Problem statement: Omitting the pictures, output all of the records precisely as written.

Material for the task:
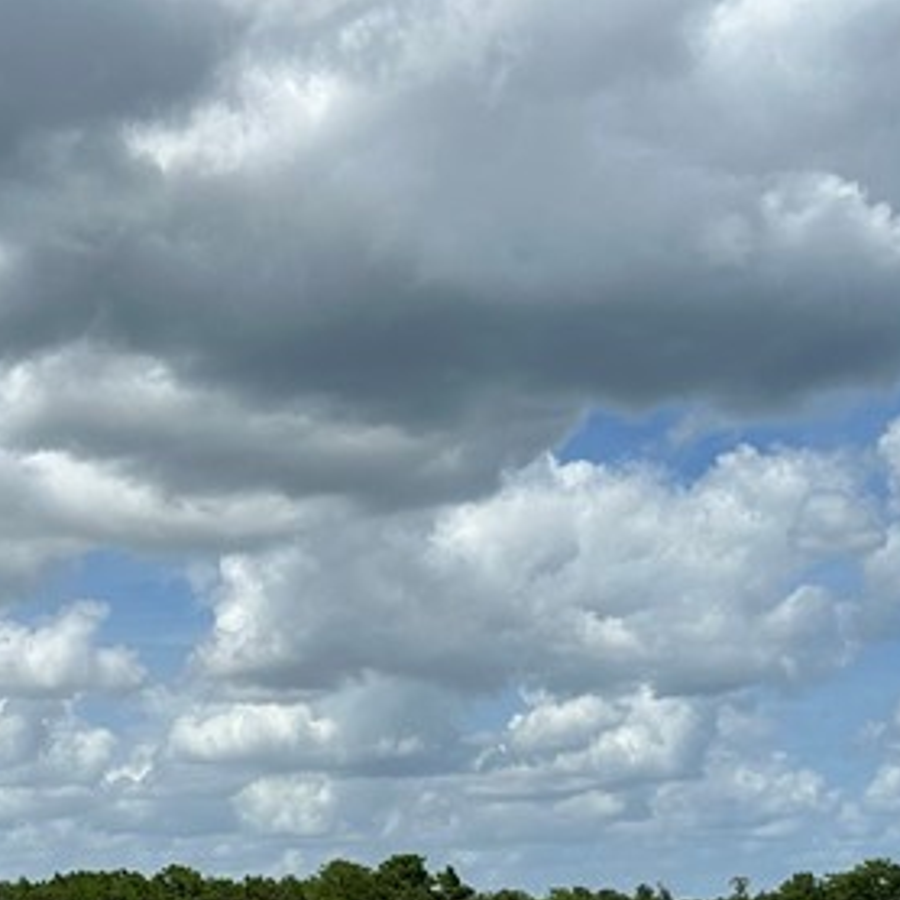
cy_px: 822
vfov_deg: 21.7
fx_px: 2294
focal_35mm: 78
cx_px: 346
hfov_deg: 22.2
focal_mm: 6.86
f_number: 1.78
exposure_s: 1/9709
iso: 80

Solution to this exercise:
cy_px: 822
vfov_deg: 21.7
fx_px: 2294
focal_35mm: 78
cx_px: 346
hfov_deg: 22.2
focal_mm: 6.86
f_number: 1.78
exposure_s: 1/9709
iso: 80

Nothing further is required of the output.